Is there a problem in Rome? - Bank of Italy Official: Banks Must Push Business Borrowers to Bonds
24-Mar-2013
By Christopher Emsden

ROME--Italian banks and their business clients need to overhaul the way they operate, shifting funding to capital markets and off vulnerable lending books, a senior Bank of Italy offcial said in a weekend speech in Perugia.

Non-performing loans have risen to 6.9% of all loans in Italy, and the figure is almost twice as much if all kinds of impairment are included, said Fabio Panetta, deputy director-general of the central bank. Writedowns and write-offs of soured loans have absored 60% of Italian banks' operating profits from 2009 through 2011, he said.

The strains on banks, which are reducing their loan exposure to their home country, need to be alleviated by higher capital reserves, cost cuts, lower executive compensation and curtailed dividends, but that is still insufficient as hopes of an economic recovery grow clouder amid domestic political uncertainty, Mr. Panetta said.

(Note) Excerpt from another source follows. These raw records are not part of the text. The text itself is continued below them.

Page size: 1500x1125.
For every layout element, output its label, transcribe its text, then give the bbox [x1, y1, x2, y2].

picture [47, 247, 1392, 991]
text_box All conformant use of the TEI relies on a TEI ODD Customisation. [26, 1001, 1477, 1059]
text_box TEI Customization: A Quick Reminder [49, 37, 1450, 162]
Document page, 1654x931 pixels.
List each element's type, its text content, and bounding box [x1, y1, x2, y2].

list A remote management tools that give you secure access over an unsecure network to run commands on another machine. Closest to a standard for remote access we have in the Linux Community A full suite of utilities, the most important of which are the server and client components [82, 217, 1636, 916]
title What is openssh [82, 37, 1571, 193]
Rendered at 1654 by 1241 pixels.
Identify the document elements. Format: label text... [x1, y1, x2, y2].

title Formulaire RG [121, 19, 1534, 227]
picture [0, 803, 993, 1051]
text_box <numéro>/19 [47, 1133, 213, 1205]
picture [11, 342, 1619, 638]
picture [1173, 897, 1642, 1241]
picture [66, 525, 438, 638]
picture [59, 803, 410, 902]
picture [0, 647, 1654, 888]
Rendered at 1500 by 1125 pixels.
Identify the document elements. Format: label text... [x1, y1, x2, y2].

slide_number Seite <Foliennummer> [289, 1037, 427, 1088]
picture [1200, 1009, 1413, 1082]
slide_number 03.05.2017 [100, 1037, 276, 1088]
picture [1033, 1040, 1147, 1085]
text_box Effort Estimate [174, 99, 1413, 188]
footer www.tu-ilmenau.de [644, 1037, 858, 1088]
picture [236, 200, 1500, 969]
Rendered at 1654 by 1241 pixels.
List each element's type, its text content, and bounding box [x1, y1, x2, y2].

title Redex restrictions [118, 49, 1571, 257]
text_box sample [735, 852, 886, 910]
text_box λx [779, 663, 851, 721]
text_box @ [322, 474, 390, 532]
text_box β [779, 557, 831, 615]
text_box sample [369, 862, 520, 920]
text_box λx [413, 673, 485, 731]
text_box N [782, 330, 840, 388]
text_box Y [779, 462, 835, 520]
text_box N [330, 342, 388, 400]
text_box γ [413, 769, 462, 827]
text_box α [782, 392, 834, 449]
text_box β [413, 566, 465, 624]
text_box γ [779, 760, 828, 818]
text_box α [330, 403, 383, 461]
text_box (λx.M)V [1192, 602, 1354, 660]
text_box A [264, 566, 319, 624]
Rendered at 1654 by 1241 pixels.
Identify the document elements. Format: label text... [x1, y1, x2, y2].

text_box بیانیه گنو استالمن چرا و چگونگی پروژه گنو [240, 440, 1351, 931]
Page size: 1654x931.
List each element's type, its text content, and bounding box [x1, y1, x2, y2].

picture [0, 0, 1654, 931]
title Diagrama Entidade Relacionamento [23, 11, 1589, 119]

But Italian banks also need to change their business model, helping and even obliging companies to tap capital markets for debt finance instead of exclusively relying on bank loans, he said.

"Conditions are favorable" for lenders and borrowers alike to pursue that goal, Mr. Panetta said.
Central banks are flooding markets with liquidity, but the nature of the process tends to favor tradeable securities. Broad distrust of banks make it harder to use monetary policy to ease real lending terms.
Italy's banking system is not large as assets amount to 2.7 times gross domestic product, a lower ratio than all advanced economies other than that of the U.S., Mr. Panetta noted. The problem is that companies rely on bank loans for two-thirds of their funding mneets, twice the level of France, he said.

Total equity financing of business balance sheets is in line with other wealthy economies, but 80% of the equity capital is not on traded markets, he noted.

The remarkable shortage is in corporate bonds, which account for only 8% of corporate funding needs, he said. That shortfall accentuates pressures on banks which may choose to batten down their hatches and reduce loan volumes, he said.

Mr. Panetta noted that a slew of initiatives over the years, particularly tax incentives aimed at encouraging companies to list shares or issue debt through capital markets, had largely failed to elicit interest from a business class averse to "opening up" their balance sheets to scrutiny.

But banks, too, were partly to blame as many lenders believed they could exploit the relative absence of captial markets to their favor, Mr. Panetta said. Companies that have direct access to equity and bond markets tend to enjoy a lower cost of credit and free them from the risk of being "captured" by their principal lender, he added.

The thrust of Mr. Panetta's analysis can be applied to Italy's public and household sectors, as the crisis has shown that private assets are not seen as a guarantee of sovereign risk.

The country's families have almost EUR9 trillion in private assets according to the Bank of Italy's estimates. That's more than four times Rome's EUR2 trillion in sovereign debt - but also 20 times the amount of taxable labor and pension income Italians declared in 2011.

The crisis has shown that tapping assets is difficult and so that wealth doesn't offset risks investors perceive in Italy's sovereign bonds.